Piuttosto i politici (ma forse soltanto il nostro Presidente della Repubblica potrebbe farlo) dovrebbero parlare chiaramente alla nazione dicendo che punire non significa più soltanto incarcerare ma che già oggi si punisce soprattutto con pene diverse dal carcere. Insomma, occorre pensare sempre di più a un modo diverso di punire e cioè a una punizione che potremmo definire in libertà. L’idea delle alternative, essendo ormai della realtà, non può che appartenere a tutte le forze politiche che siano responsabili, potendosi considerare una sorta di patrimonio della realtà e della civiltà. Riduzione del carcere e quindi alternative al carcere sono ormai un terreno comune che deve essere condiviso.
Non solo, ma i dati dei liberi sospesi ci suggeriscono qualcosa di più. Che il sistema attuale non è più in grado di reggere nemmeno le alternative al carcere così come sono state configurate fino ad ora. In particolare, la realizzazione di alternative pesanti fortemente orientate alla rieducazione con molti impegni per la società sono davvero molte: si pensi al lavoro di pubblica utilità che si trova applicato nella messa alla prova come obbligatorio, per le condanne a reati stradali e relativi agli stupefacenti, come pena sostitutiva, come pena nel sistema penale del giudice di pace. È venuto quindi il momento di concentrare l’attenzione su come configurare le pene in libertà. Qui si apre l’alternativa tra alternative pesanti e alternative leggere, tra alternative basate sulla prevenzione speciale positiva e quelle basate invece sulla prevenzione speciale negativa. Incredibile a dirsi, riaffiora l’idea di una sospensione condizionale della pena con contenuti prescrittivi. Ma forse oggi si dovrebbe iniziare a ragionare tutti assieme a pene alternative a prevenzione speciale negativa come pene principali già in astratto, una sorta di libertà vigilata consistente in molte prescrizioni che il giudice sceglie discrezionalmente a seconda delle diverse esigenze afflittive.

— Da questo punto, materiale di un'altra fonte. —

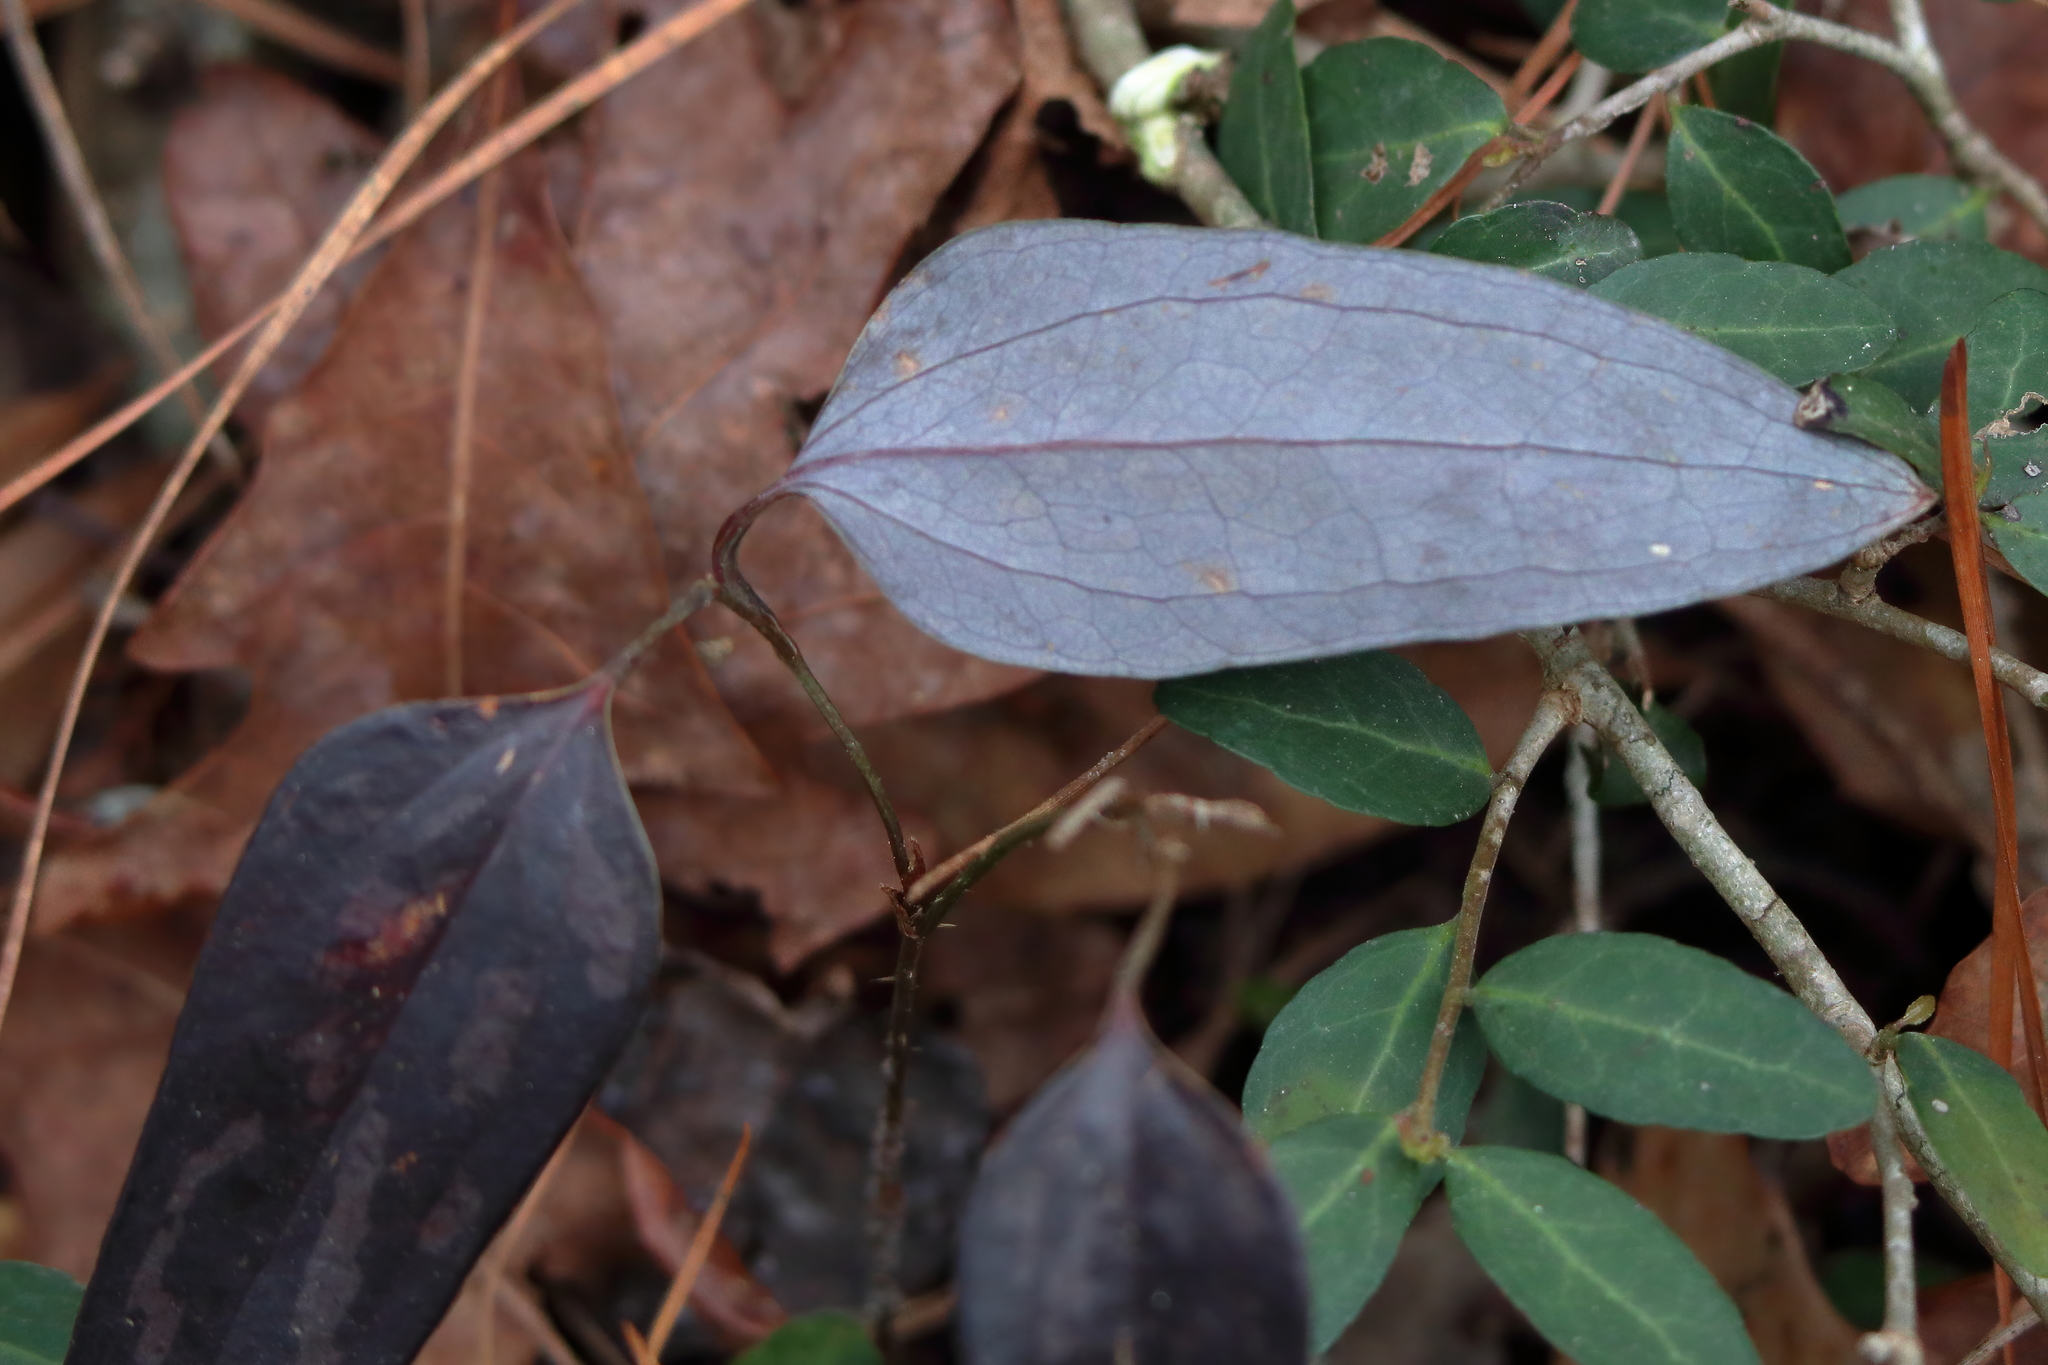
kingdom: Plantae
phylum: Tracheophyta
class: Liliopsida
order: Liliales
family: Smilacaceae
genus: Smilax
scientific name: Smilax maritima
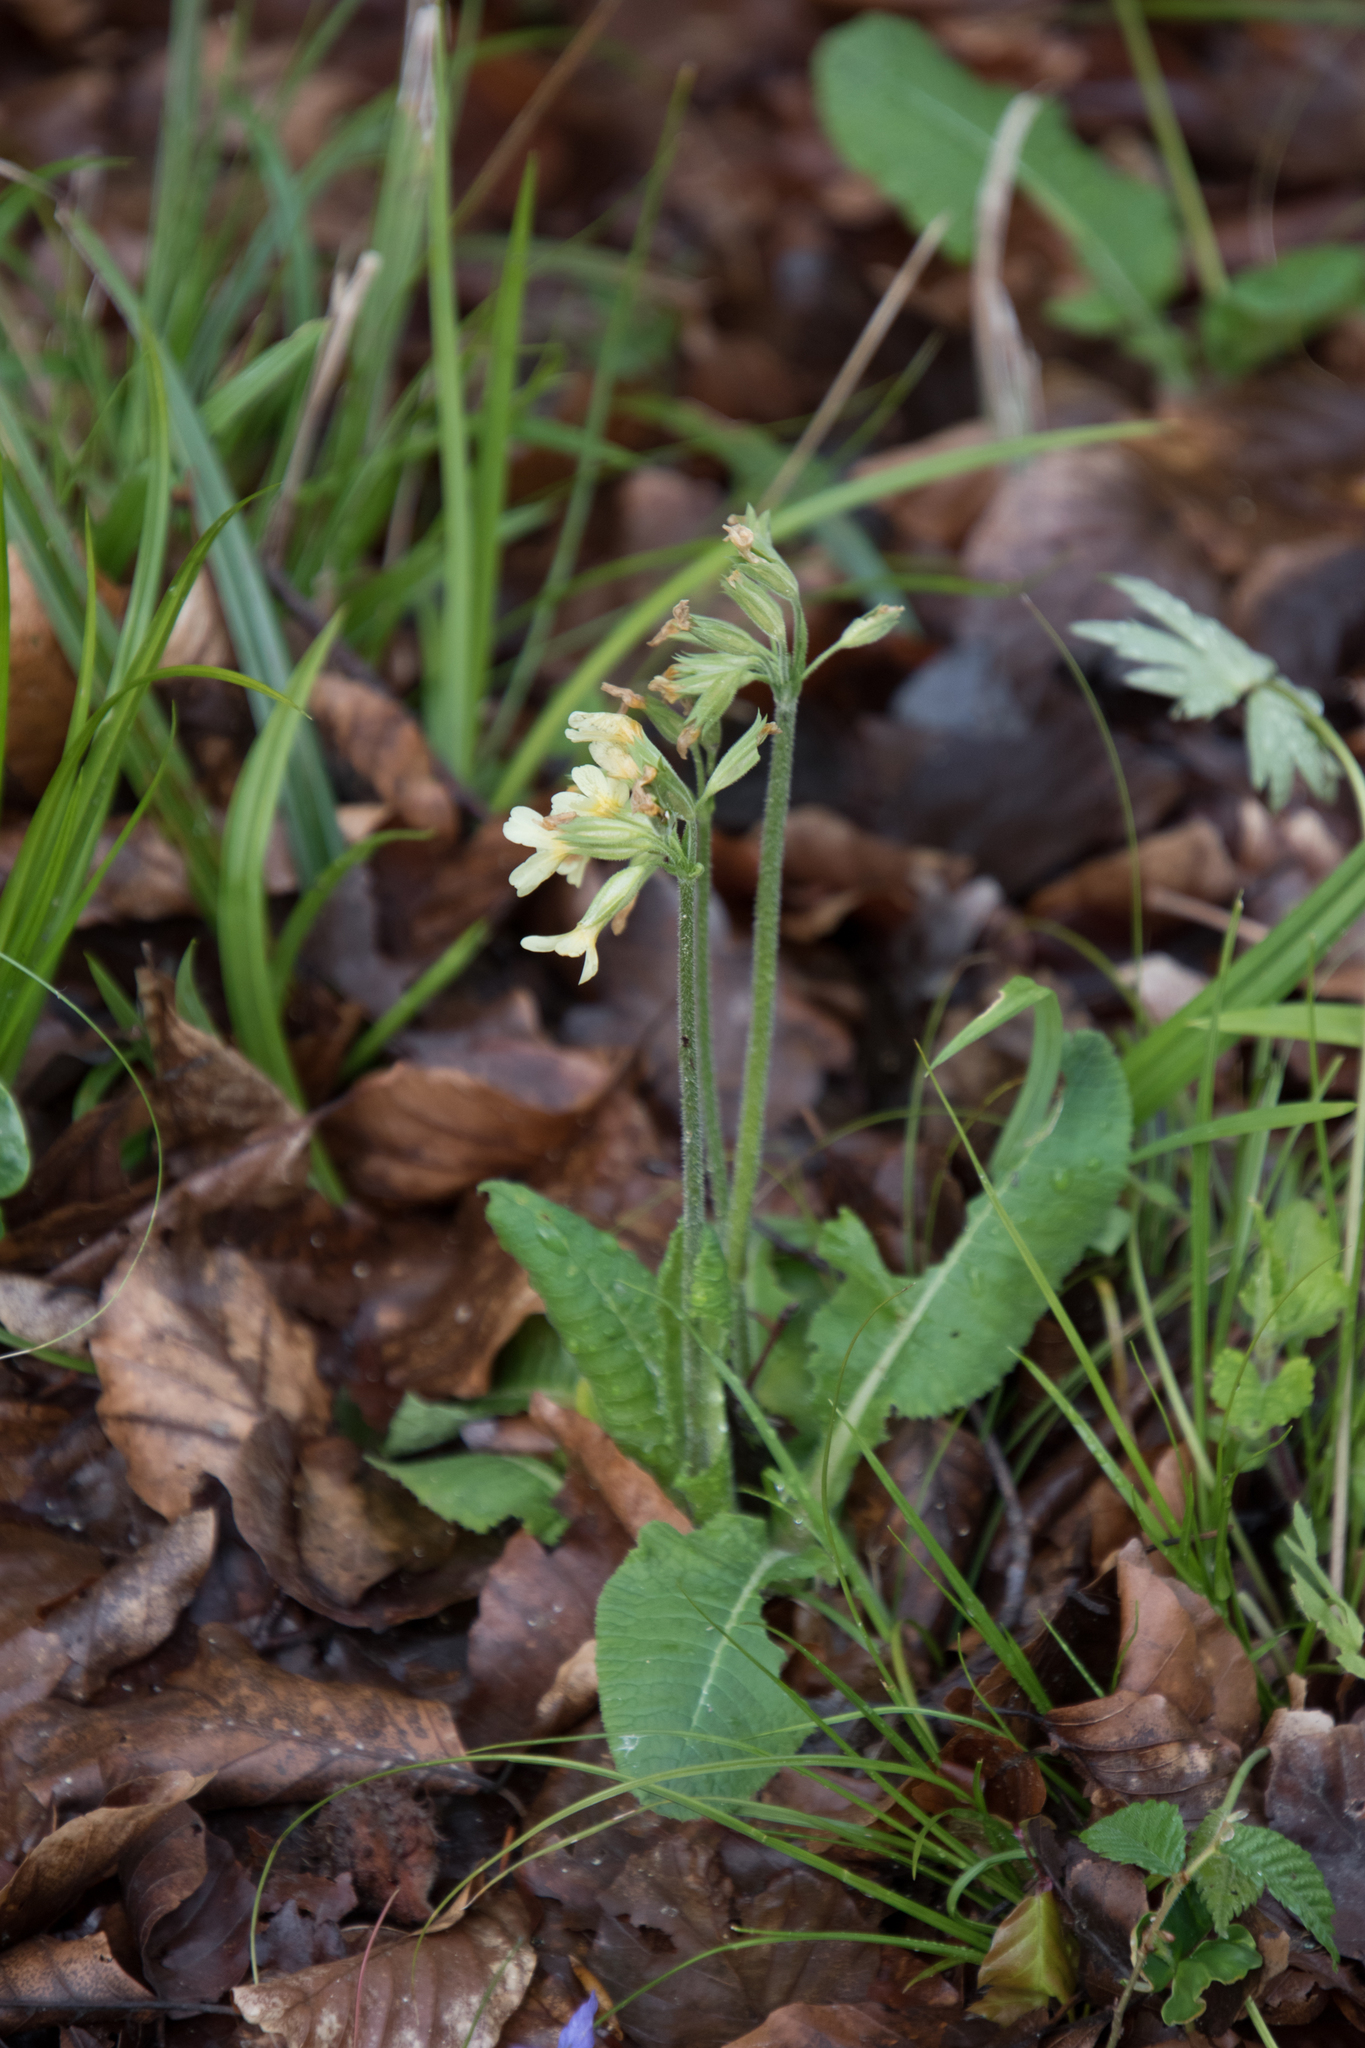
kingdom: Plantae
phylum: Tracheophyta
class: Magnoliopsida
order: Ericales
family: Primulaceae
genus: Primula
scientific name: Primula elatior
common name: Oxlip
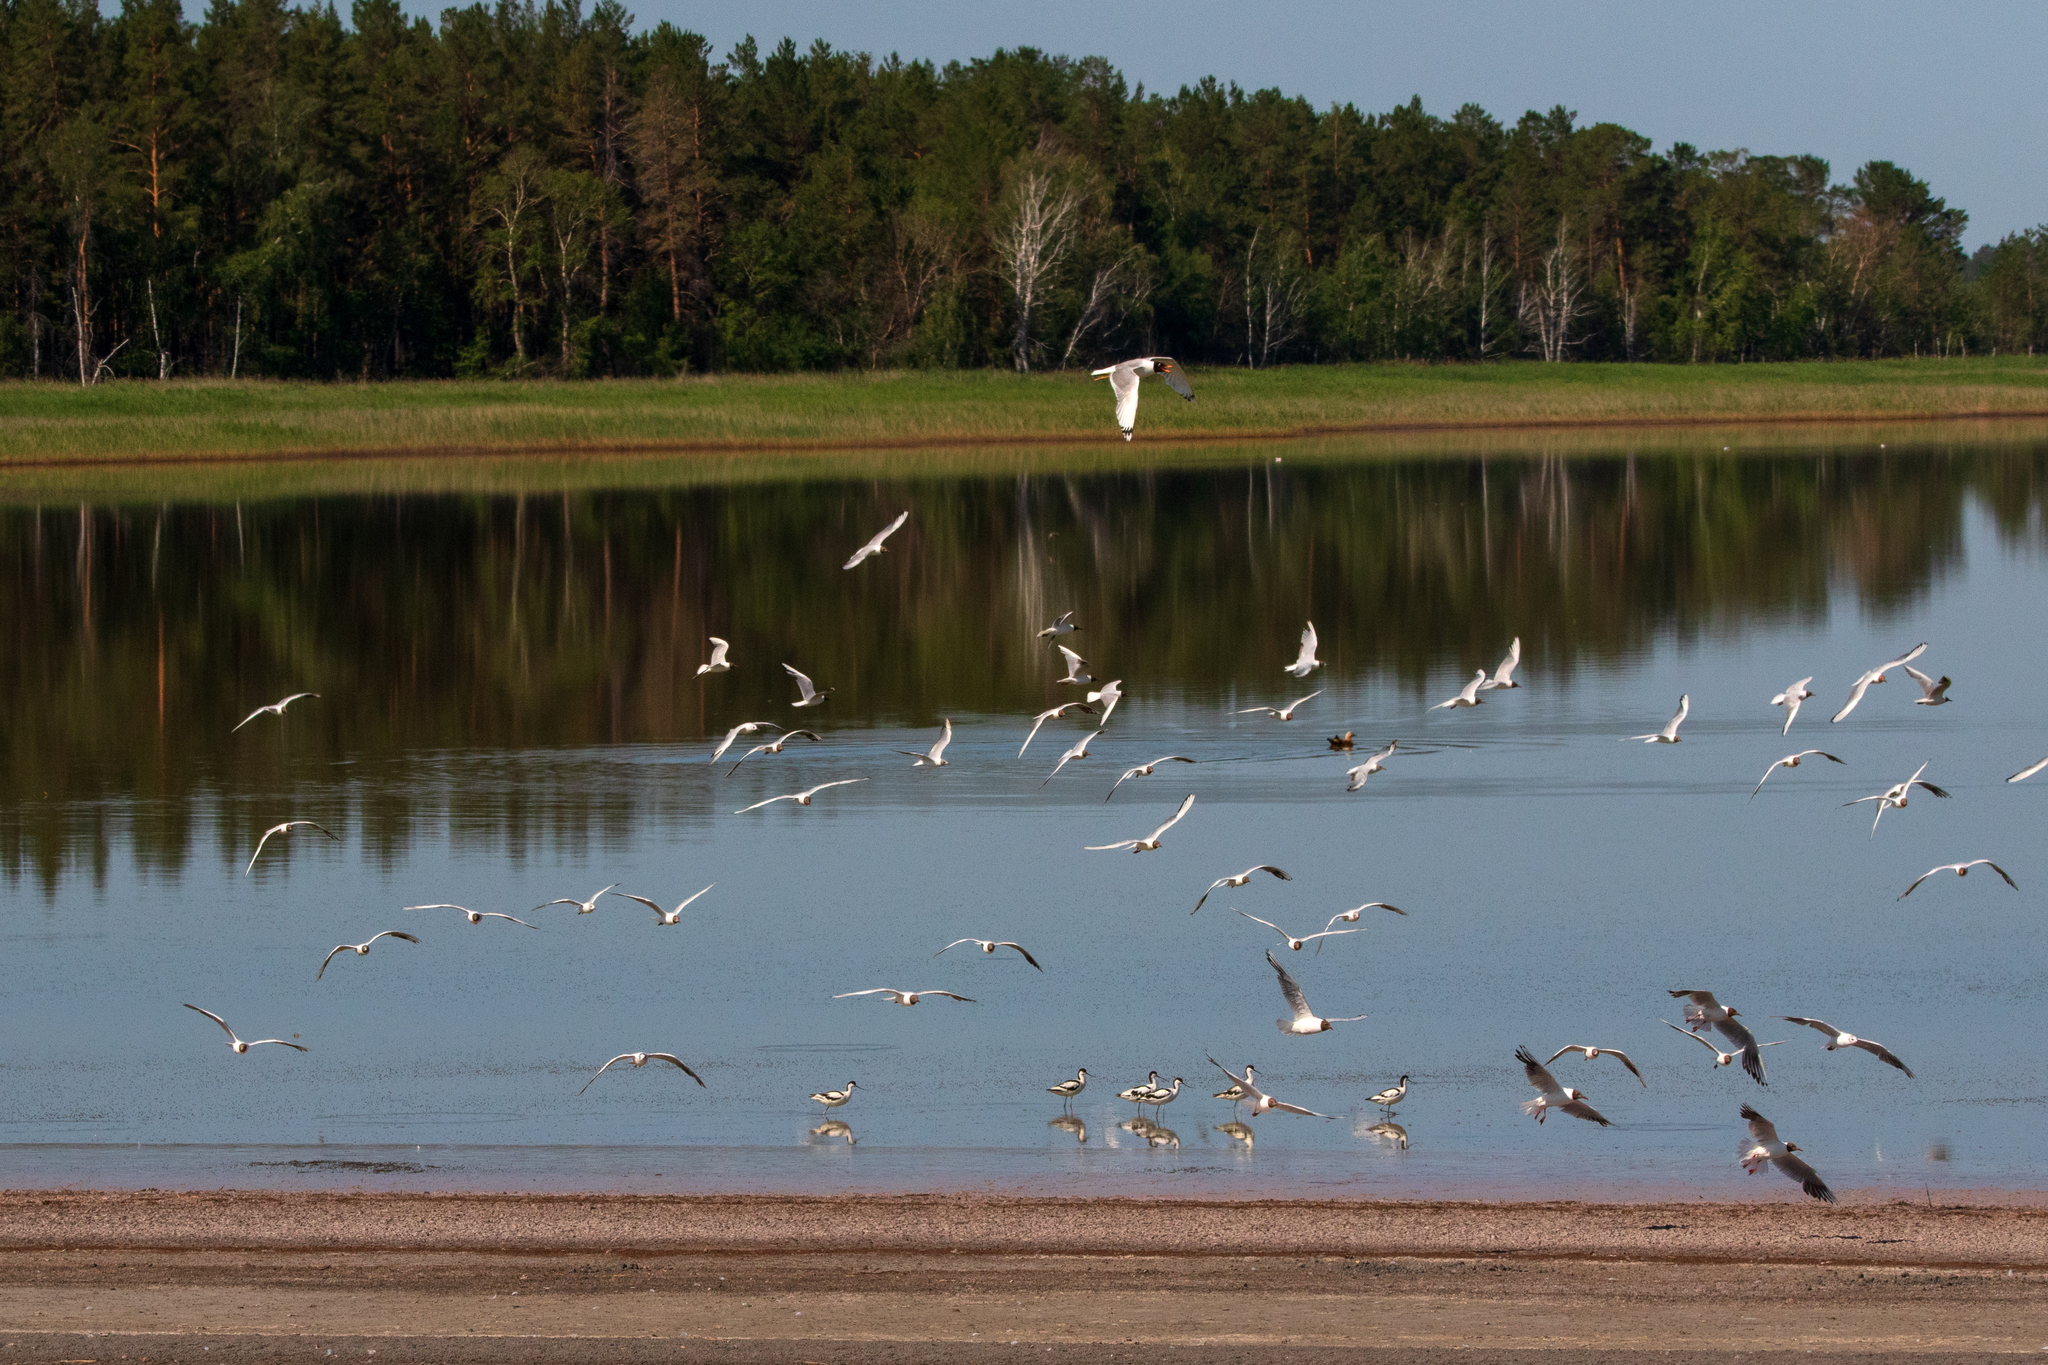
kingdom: Animalia
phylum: Chordata
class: Aves
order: Charadriiformes
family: Laridae
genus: Ichthyaetus
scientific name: Ichthyaetus ichthyaetus
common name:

Eh sì: è un po’ tardi. Forse è troppo tardi. Speriamo di non poter dire: è proprio troppo tardi. Certo è che la scienza giuridica è arrivata troppo presto: penso alla riforma elaborata dalla Commissione Palazzo e poi messa in un cassetto dal Governo Renzi. Certo è che il tempo della scienza giuridica non assomiglia a quello della politica. Ma se non tornerà rapidamente ad esserci una sinergia tra scienza giuridica e politica, le cose potrebbero mettersi davvero molto male, consumandosi ogni giorno sempre di più la tragedia infernale di una giustizia penale che invece di fare giustizia, compie ingiustizie e, proprio perché dovrebbe fare giustizia, peggiori di quelle dei criminali. Insomma, nel costituzionalismo moderno c’è un qualcosa di criminale in ogni impiego di violenza che risulti illegittimo.